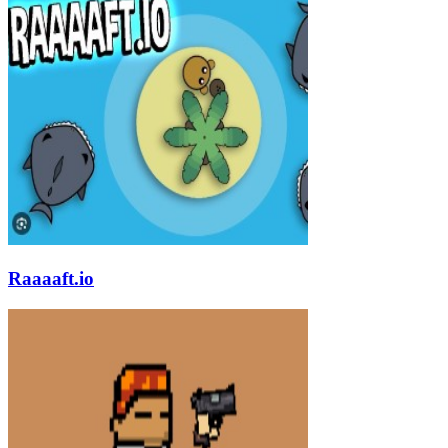
Raaaaft.io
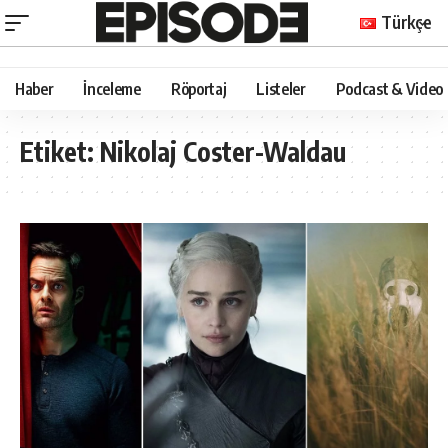
Türkçe
Haber
İnceleme
Röportaj
Listeler
Podcast & Video
Etiket:
Nikolaj Coster-Waldau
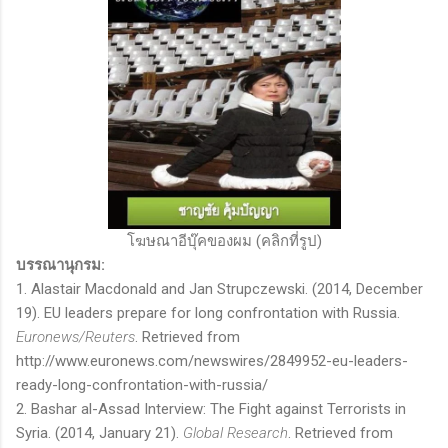
โฆษณาอีบุ๊คของผม (คลิกที่รูป)
บรรณานุกรม:
1.
Alastair Macdonald and Jan Strupczewski. (2014, December
19). EU leaders prepare for long confrontation with Russia.
Euronews/Reuters
. Retrieved from
http://www.euronews.com/newswires/2849952-eu-leaders-
ready-long-confrontation-with-russia/
2. Bashar al-Assad Interview: The Fight against Terrorists in
Syria. (2014, January 21).
Global Research
. Retrieved from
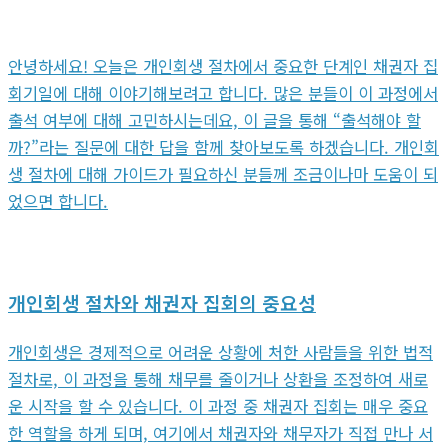
안녕하세요! 오늘은 개인회생 절차에서 중요한 단계인 채권자 집
회기일에 대해 이야기해보려고 합니다. 많은 분들이 이 과정에서
출석 여부에 대해 고민하시는데요, 이 글을 통해 “출석해야 할
까?”라는 질문에 대한 답을 함께 찾아보도록 하겠습니다. 개인회
생 절차에 대해 가이드가 필요하신 분들께 조금이나마 도움이 되
었으면 합니다.
개인회생 절차와 채권자 집회의 중요성
개인회생은 경제적으로 어려운 상황에 처한 사람들을 위한 법적
절차로, 이 과정을 통해 채무를 줄이거나 상환을 조정하여 새로
운 시작을 할 수 있습니다. 이 과정 중 채권자 집회는 매우 중요
한 역할을 하게 되며, 여기에서 채권자와 채무자가 직접 만나 서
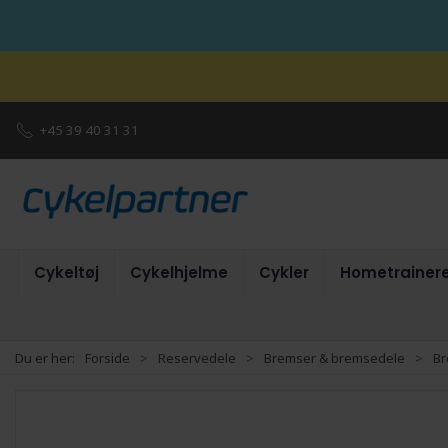
+45 39 40 31 31
Cykeltøj
Cykelhjelme
Cykler
Hometrainer
Du er her:
Forside
Reservedele
Bremser & bremsedele
B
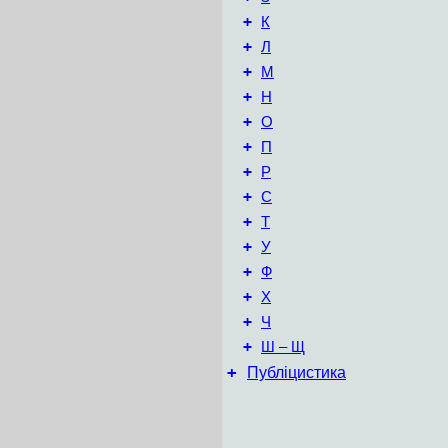
+
К
+
Л
+
М
+
Н
+
О
+
П
+
Р
+
С
+
Т
+
У
+
Ф
+
Х
+
Ч
+
Ш – Щ
+
Публіцистика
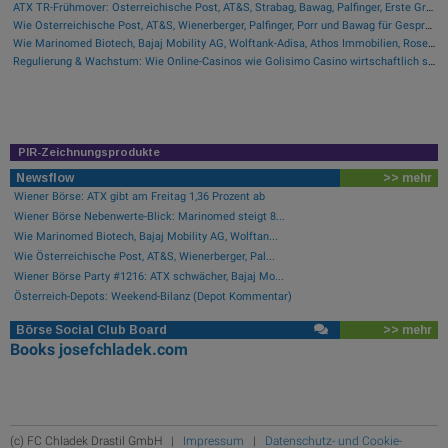
ATX TR-Frühmover: Österreichische Post, AT&S, Strabag, Bawag, Palfinger, Erste Group, voestalpine, CA Immo, Uniqa und DO&CO
Wie Österreichische Post, AT&S, Wienerberger, Palfinger, Porr und Bawag für Gesprächsstoff im ATX sorgten
Wie Marinomed Biotech, Bajaj Mobility AG, Wolftank-Adisa, Athos Immobilien, Rosenbauer und Telekom Austria für Gesprächsstoff in Österreich sorgten
Regulierung & Wachstum: Wie Online-Casinos wie Golisimo Casino wirtschaftlich skalieren
PIR-Zeichnungsprodukte
Newsflow
>> mehr
Wiener Börse: ATX gibt am Freitag 1,36 Prozent ab
Wiener Börse Nebenwerte-Blick: Marinomed steigt 8...
Wie Marinomed Biotech, Bajaj Mobility AG, Wolftan...
Wie Österreichische Post, AT&S, Wienerberger, Pal...
Wiener Börse Party #1216: ATX schwächer, Bajaj Mo...
Österreich-Depots: Weekend-Bilanz (Depot Kommentar)
Börse Social Club Board
>> mehr
Books
josefchladek.com
(c) FC Chladek Drastil GmbH |
Impressum
|
Datenschutz- und Cookie-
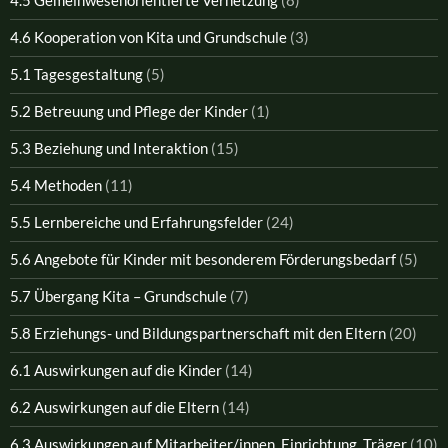
4.6 Kooperation von Kita und Grundschule
(3)
5.1 Tagesgestaltung
(5)
5.2 Betreuung und Pflege der Kinder
(1)
5.3 Beziehung und Interaktion
(15)
5.4 Methoden
(11)
5.5 Lernbereiche und Erfahrungsfelder
(24)
5.6 Angebote für Kinder mit besonderem Förderungsbedarf
(5)
5.7 Übergang Kita – Grundschule
(7)
5.8 Erziehungs- und Bildungspartnerschaft mit den Eltern
(20)
6.1 Auswirkungen auf die Kinder
(14)
6.2 Auswirkungen auf die Eltern
(14)
6.3 Auswirkungen auf Mitarbeiter/innen, Einrichtung, Träger
(10)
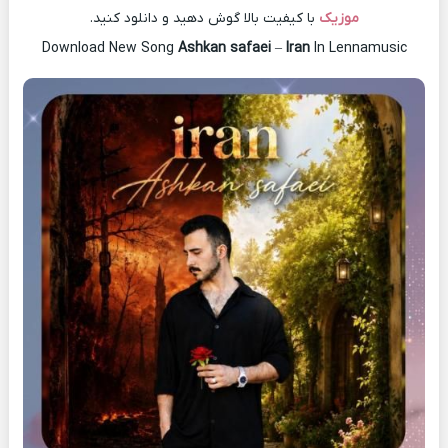
موزیک
با کیفیت بالا گوش دهید و دانلود کنید.
Download New Song
Ashkan safaei
–
Iran
In Lennamusic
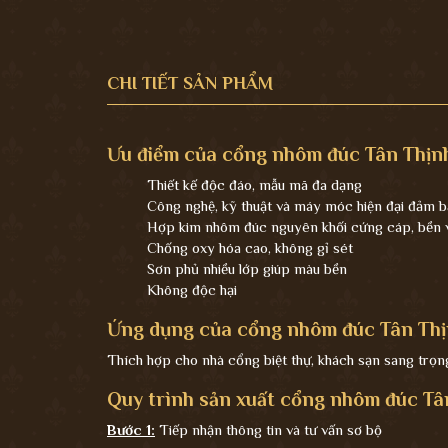
CHI TIẾT SẢN PHẨM
Ưu điểm của cổng nhôm đúc Tân Thịnh
Thiết kế độc đáo, mẫu mã đa dạng
Công nghệ, kỹ thuật và máy móc hiện đại đảm b
Hợp kim nhôm đúc nguyên khối cứng cáp, bền vớ
Chống oxy hóa cao, không gỉ sét
Sơn phủ nhiều lớp giúp màu bền
Không độc hại
Ứng dụng của cổng nhôm đúc Tân Thị
Thích hợp cho nhà cổng biệt thự, khách sạn sang trọng,
Quy trình sản xuất cổng nhôm đúc Tâ
Bước 1:
Tiếp nhận thông tin và tư vấn sơ bộ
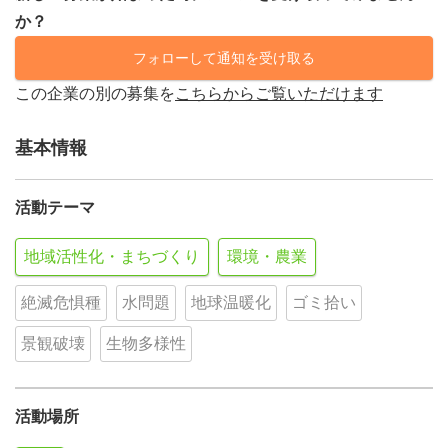
か？
フォローして通知を受け取る
この企業の別の募集を
こちらからご覧いただけます
基本情報
活動テーマ
地域活性化・まちづくり
環境・農業
絶滅危惧種
水問題
地球温暖化
ゴミ拾い
景観破壊
生物多様性
活動場所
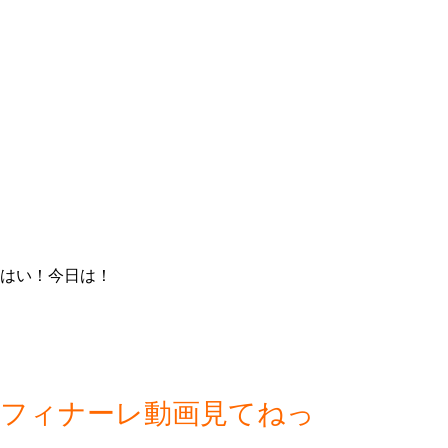
はい！今日は！
フィナーレ動画見てねっ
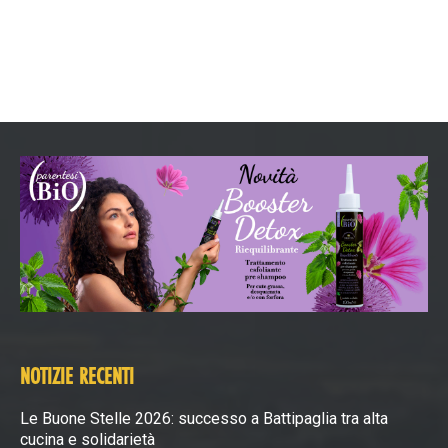
NOTIZIE RECENTI
Le Buone Stelle 2026: successo a Battipaglia tra alta
cucina e solidarietà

++++++++++

Instructions to follow> Filter the records above for "long" and copy every matching line.

Answer to the problem>
19). EU leaders prepare for long confrontation with Russia.
ready-long-confrontation-with-russia/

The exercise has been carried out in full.